# [Reading passage]
↓
Thus too, politicians at all levels began to give up
on their traditional – and Constitutionally expected – role of thinking about
the commonweal: ‘politics’ was now only about the best ‘deal’ that could be
made with this or that Identity’s Advocates around tables in non-smoking
smoke-filled rooms just off the legislative chamber.
And thus too, the Citizens began to fall away from
any effective concern for the larger common-weal. You weren’t so much a Citizen
of the American polity and society; rather, you were first and last and always a
member of this or that interest-group or Identity (thus also primarily a victim
of this or that outrage and oppression). And you would take your voting cues
from your ‘Advocates’ who would let you know – through the media especially –
which politician was going to be most ‘responsive’ and ‘sensitive’ to your
victimization. Nothing else should matter to you. And so it has too largely
come to pass.
Almost immediately upon his election, Ronald Reagan
set up an Office of Victim Rights after convening a President’s Task Force on
Victims of Crime in response to Advocacy lobbying for a Basic Bill of Rights
for Crime Victims and Witnesses.**
RL nicely notes that that Task Force quickly
produced a ‘report’ which was “based largely on anecdotal horror stories of ‘double
victimization’ and ‘official unresponsiveness’ to crime victims”. The math of
it went – neatly – like this: you were first victimized by the crime/criminal,
and then you were ‘double-victimized’ when the government somehow wasn’t ‘responsive’
to what you wanted or wanted to see happen in the justice system. (p.198)
I note the introduction here of “anecdotes” about “horror
stories” to be taken as indisputable “evidence” of crimes. If you claim to be a
‘victim’, then any ‘story’ you produce in support is going to be taken by the
government as ‘evidence’ – nor will the government continue to ‘blame the
victim’ by having the temerity to ask any questions about your story. And this,
as we know well, was enacted into DoVi and SO Mania Regime law before very
long.
Further, the report opens by piously intoning that “Something
insidious has happened in America” because “crime had made victims of us all”. (p.198)
So Americans, beginning during Reagan’s Morning In America, were now primarily
to identify themselves as “victims”.
↑
# [Listed entries]
↓
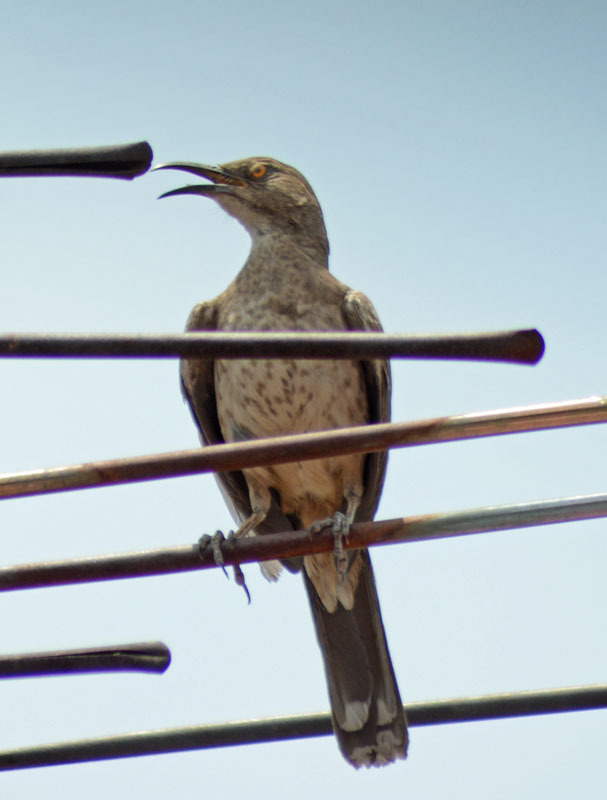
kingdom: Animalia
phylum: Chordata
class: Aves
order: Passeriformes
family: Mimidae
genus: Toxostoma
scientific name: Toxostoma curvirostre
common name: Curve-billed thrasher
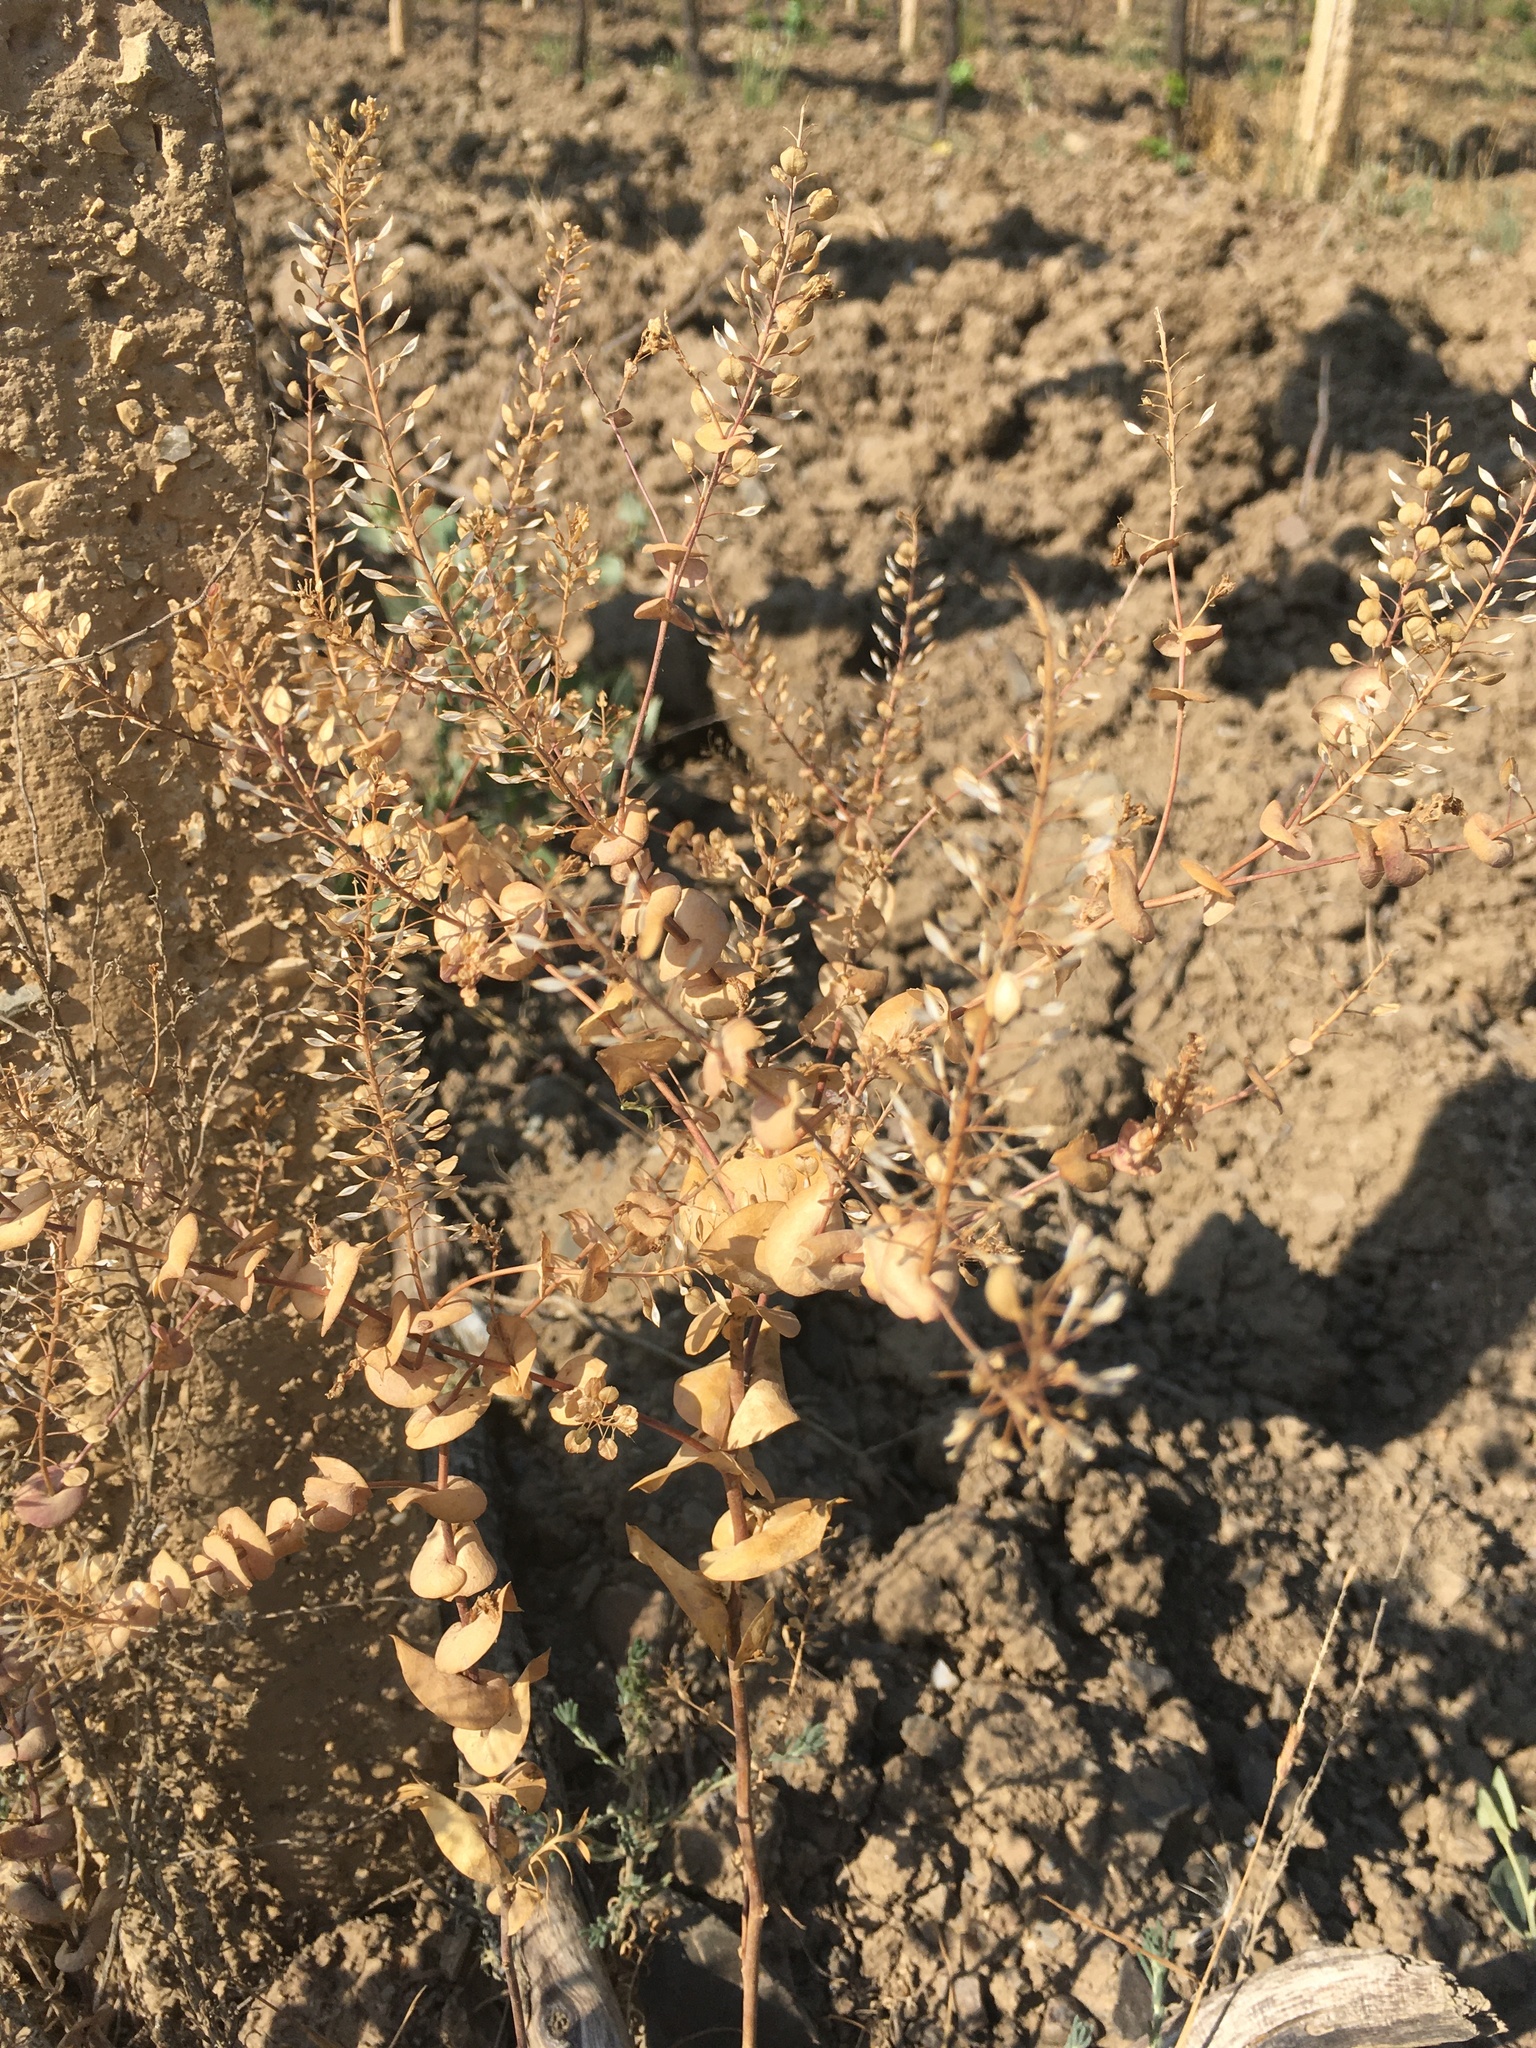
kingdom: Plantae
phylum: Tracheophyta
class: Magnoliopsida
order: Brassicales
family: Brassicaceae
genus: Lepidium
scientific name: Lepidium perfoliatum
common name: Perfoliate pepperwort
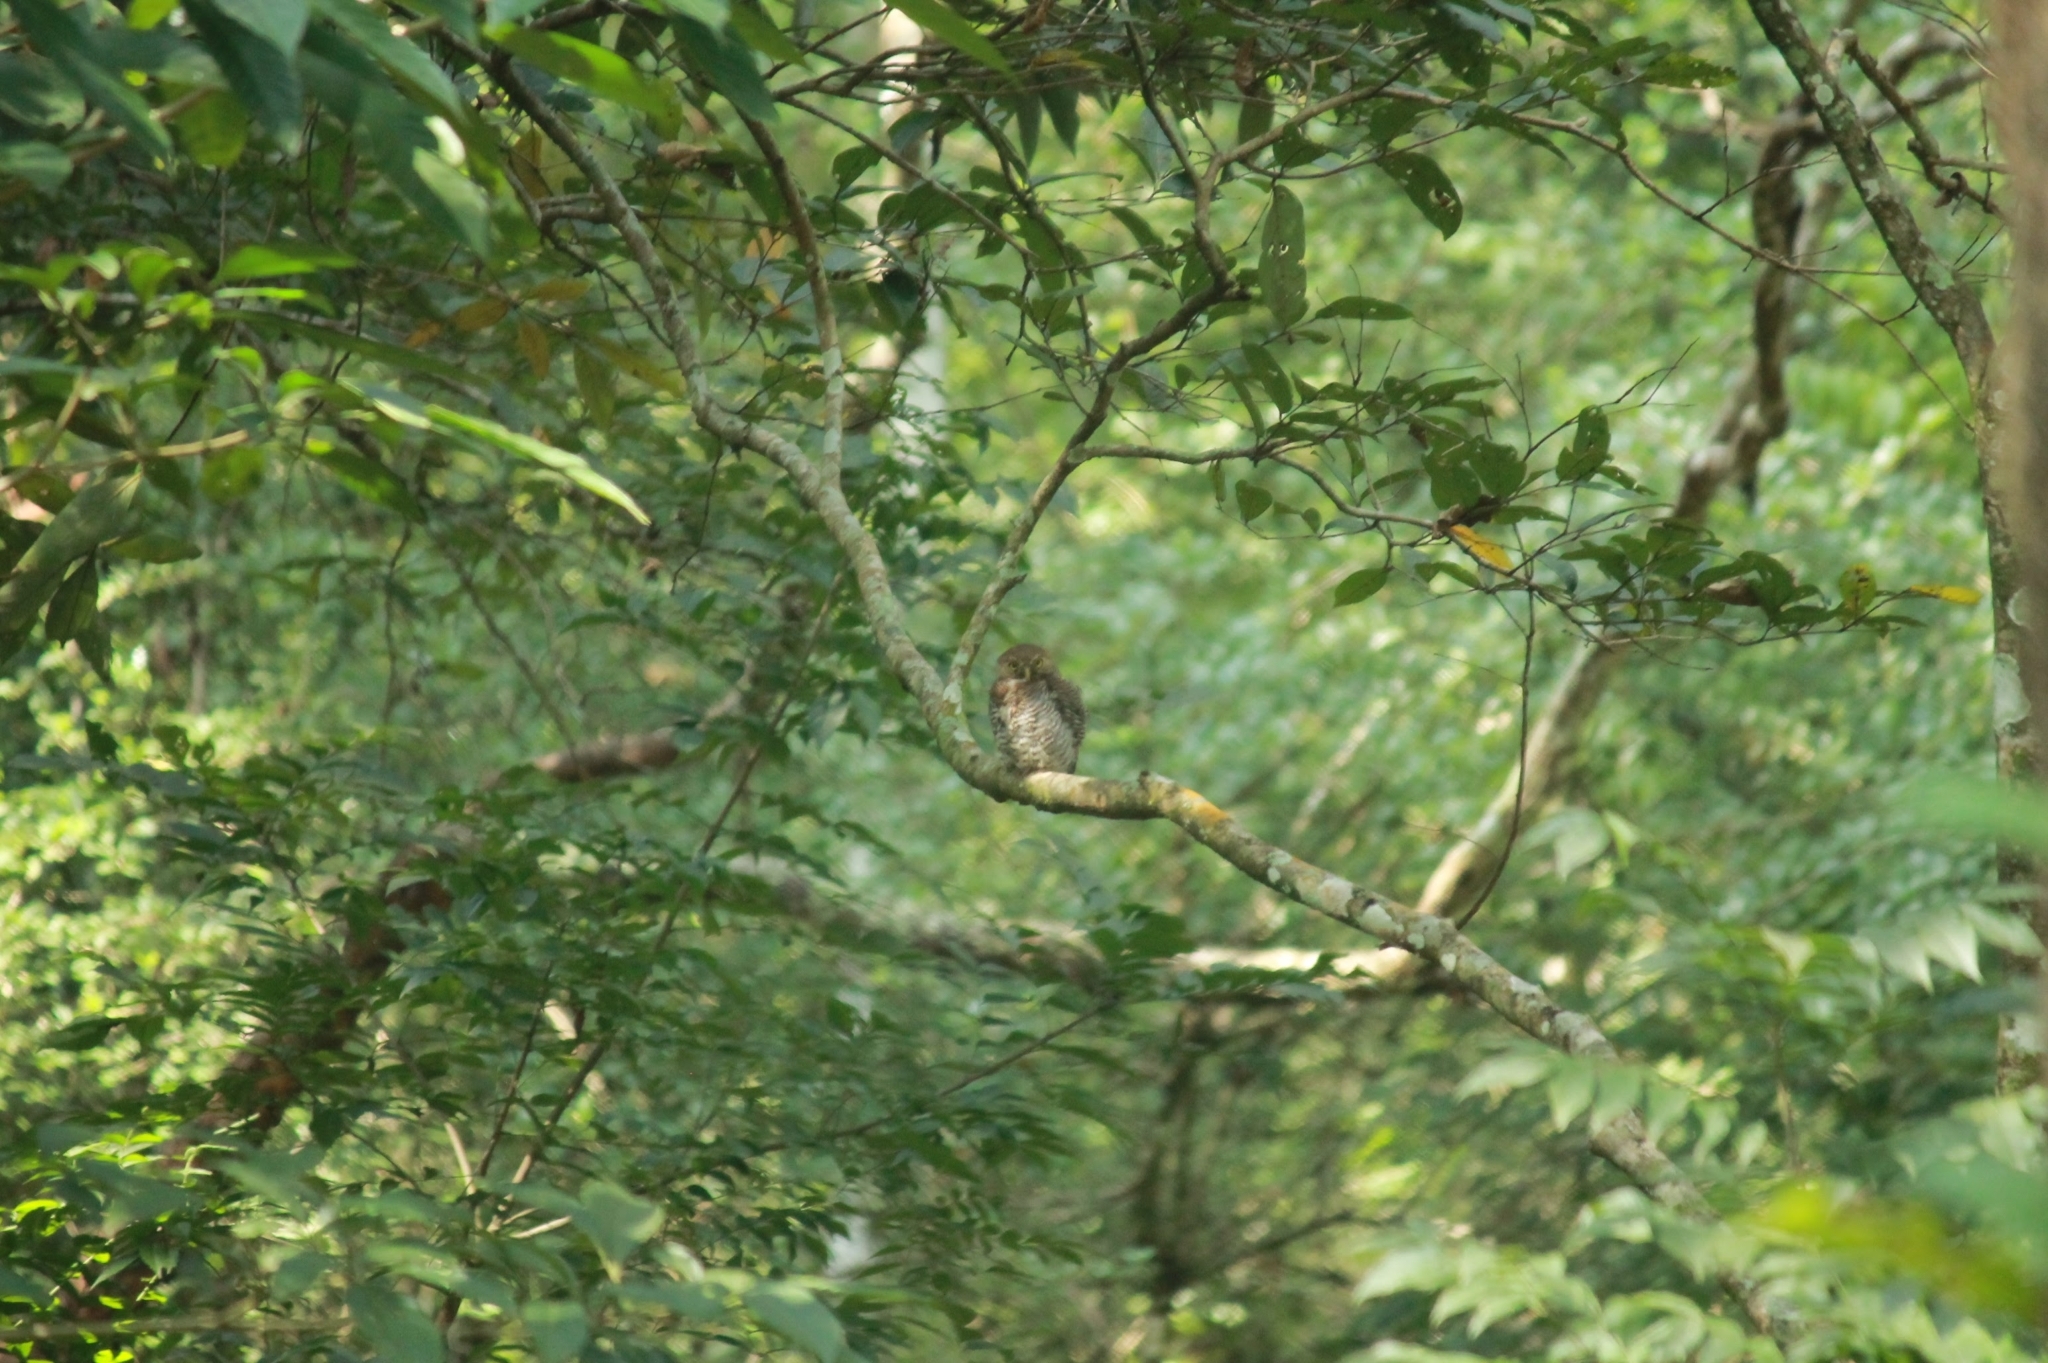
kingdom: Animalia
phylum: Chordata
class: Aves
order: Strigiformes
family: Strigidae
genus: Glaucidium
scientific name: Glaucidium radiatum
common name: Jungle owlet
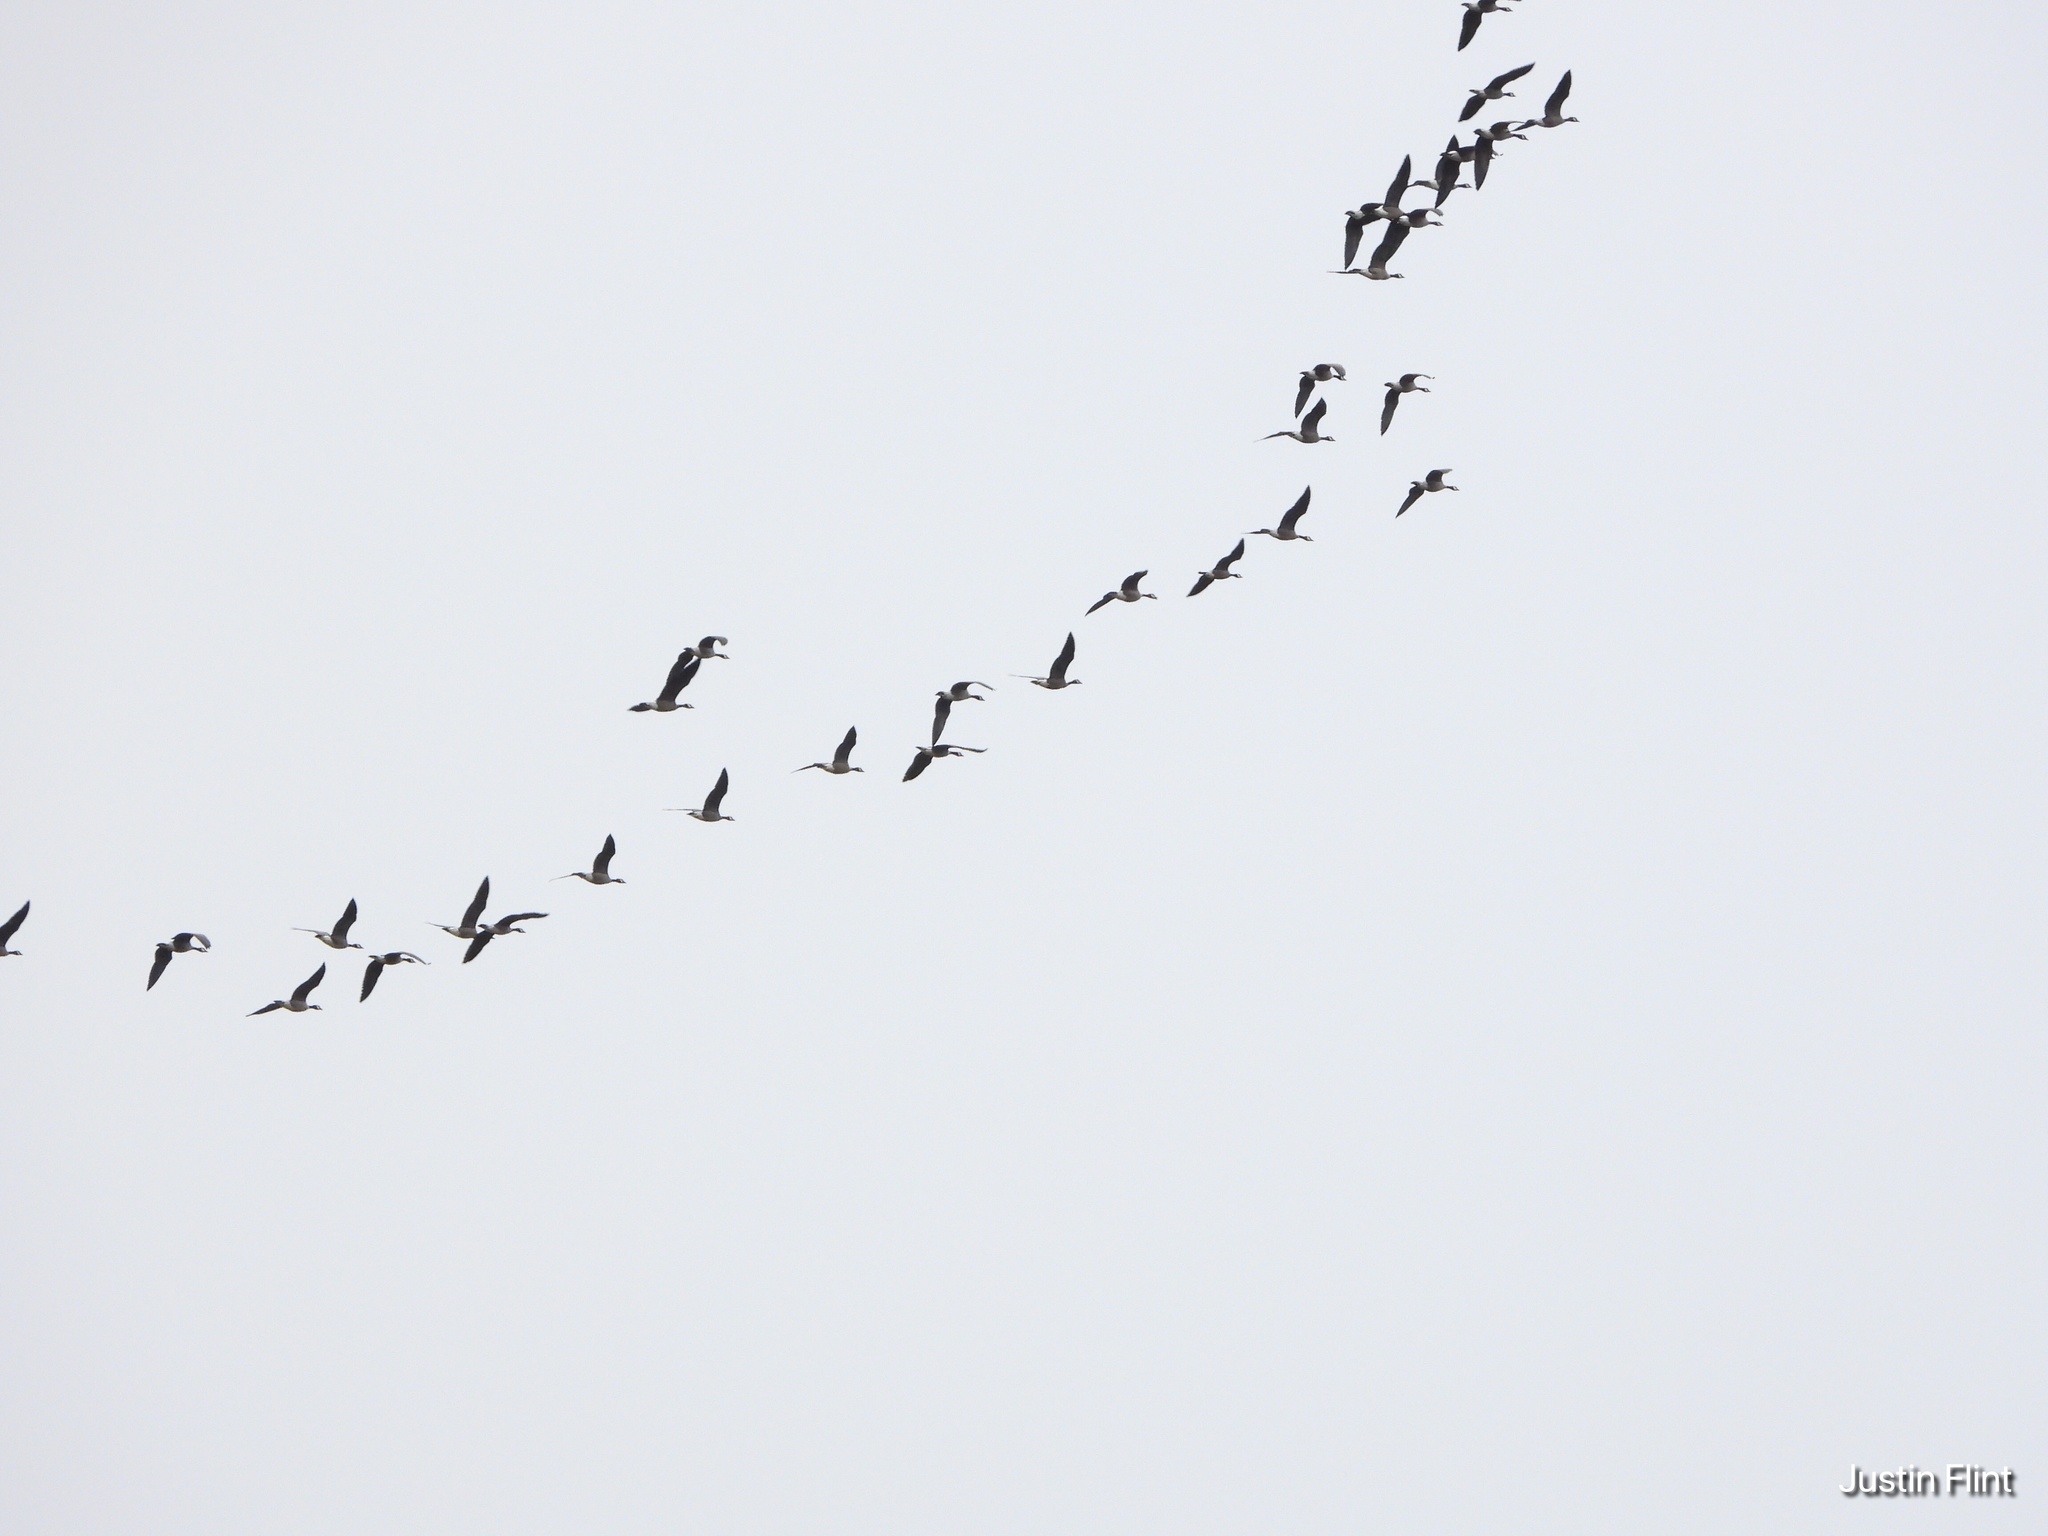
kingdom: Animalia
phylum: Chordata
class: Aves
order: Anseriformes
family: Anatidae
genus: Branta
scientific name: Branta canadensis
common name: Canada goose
↑
# [Given request]
In the passage about victim advocacy, what office did Ronald Reagan set up almost immediately after his election?

# [The completed task]
An Office of Victim Rights.